Quote:André Carrilho, an illustrator whose work has appeared in the New York Times and Vanity Fair, noted the moment when the background hum of Ebola coverage suddenly turned into a shrill panic. Only in August, after two US missionaries caught the disease while working in Liberia and were flown to Atlanta, did the mushrooming crisis come into clear focus for many in the west.
“Suddenly we could put a face and a name to these patients, something that I had not felt before. To top it all, an experimental drug was found and administered in record time,” explained the Lisbon-based artist. “I started thinking on how I could depict what I perceived to be a deep imbalance between the reporting on the deaths of hundreds of African patients and the personal tragedy of just two westerners.”
The result was a striking illustration: a sea of beds filled with black African patients writhing in agony, while the media notice only the single white patient.
Quote:“What I’d like to see is a little less hysteria in the US and the UK,” said Andrew Gleadle, programme director for the International Medical Corps (IMC), which recruits health personnel for global humanitarian disasters, as he snatched a breather between shifts in Sierra Leone. “We may get a few isolated cases [in the west] but we’re not going to get an epidemic.
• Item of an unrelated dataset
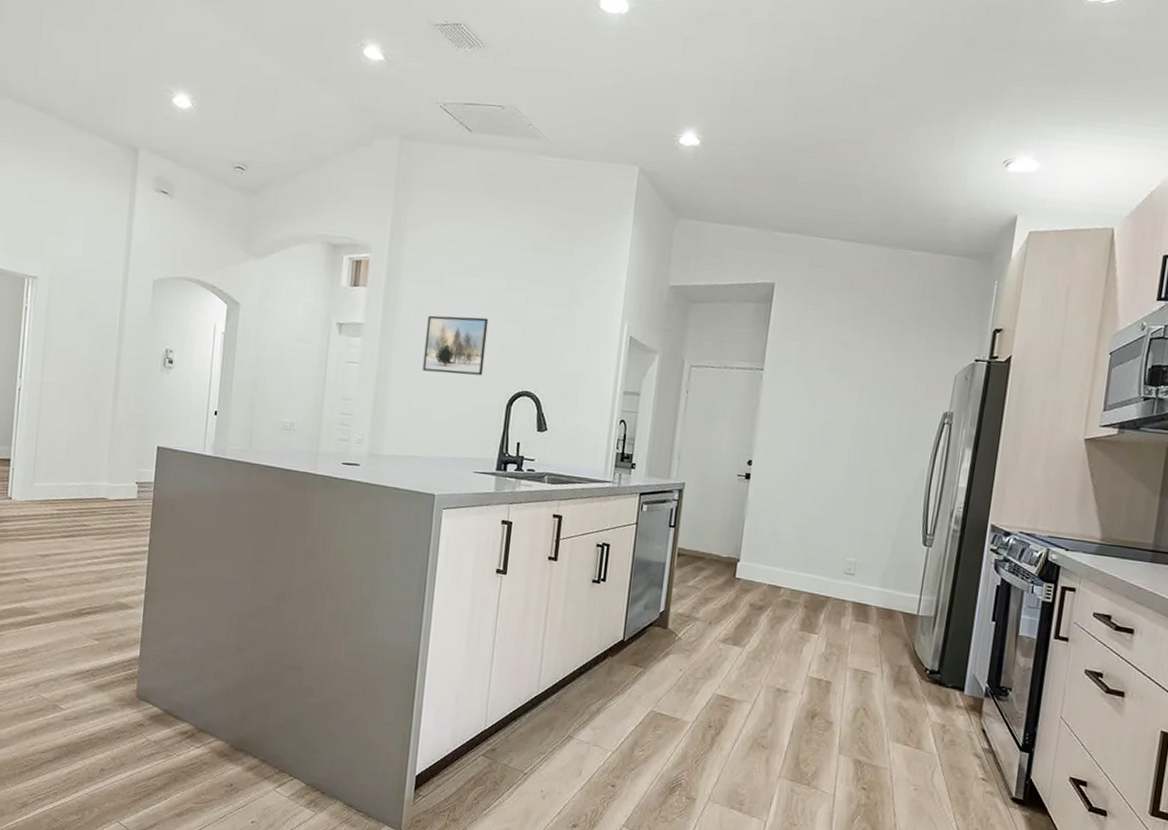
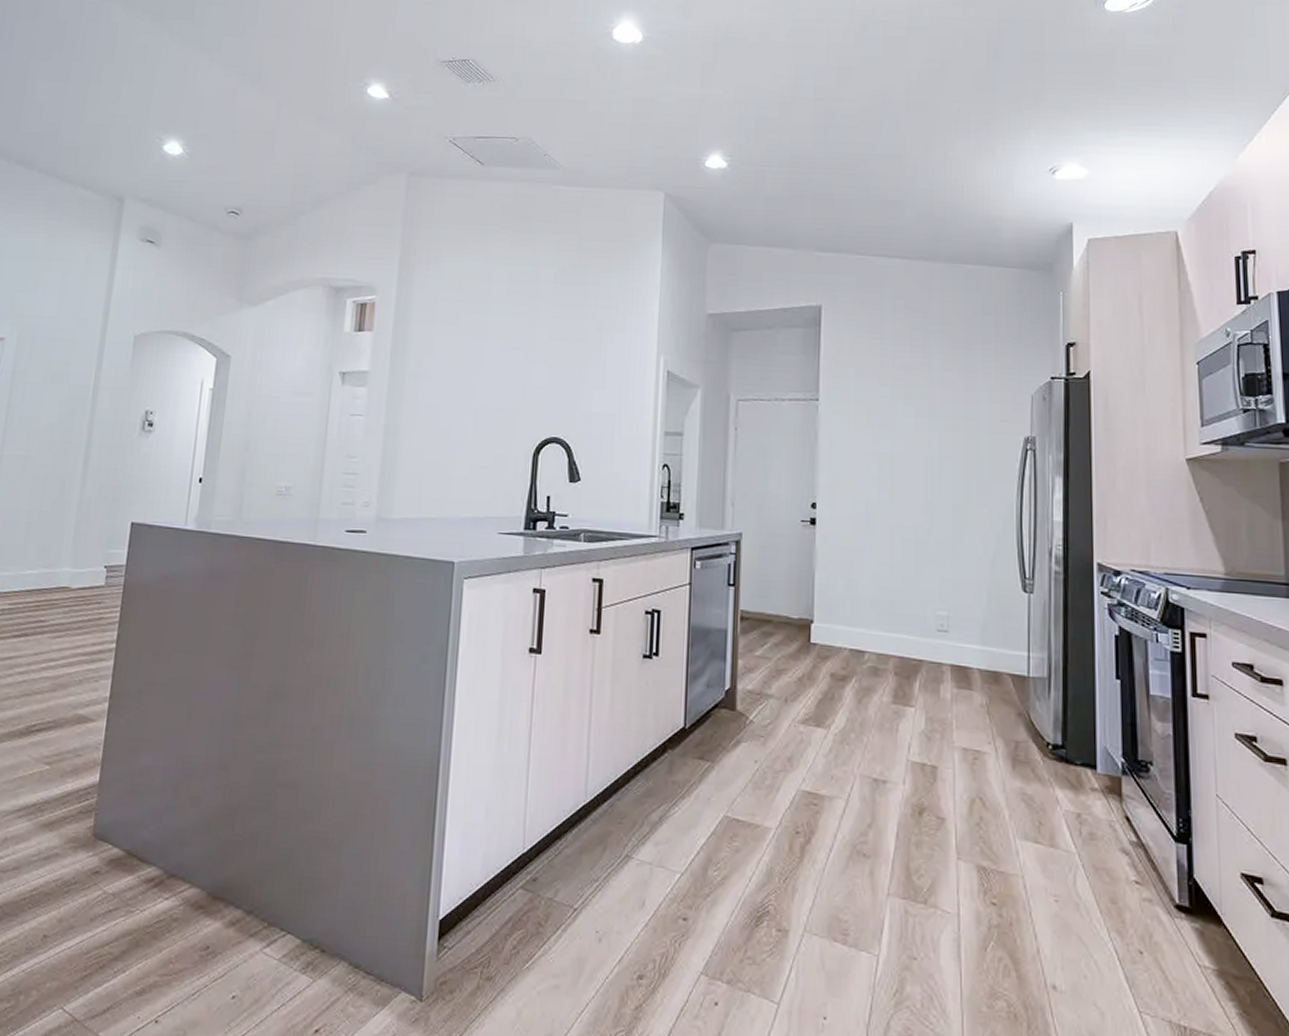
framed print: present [422,315,489,376] -> none [436,358,509,423]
We need more focus on west Africa where the real problem is.”
In a companion article in the GW
Ebola crisis: global response has ‘failed miserably’, says World Bank chief
Jim Kim demands $20bn fund and says ‘we failed miserably’ as cases in Spain and US fuel fear of western pandemic
Full Story
Selected quote with my emphasis added
Quote:Kim said that countries such as Sierra Leone had used financial support from the Bank to improve energy supplies, but added: “This has taught us that we have to be much more serious about putting health systems into place.”
He contrasted health systems in the three west African countries with Rwanda, which has 55,000 health workers. “If this had happened in Rwanda we would have had it under control.”
Kim said it was fortunate Ebola was not a quick-moving virus but the chances of a quick moving virus in the next 10 years is high.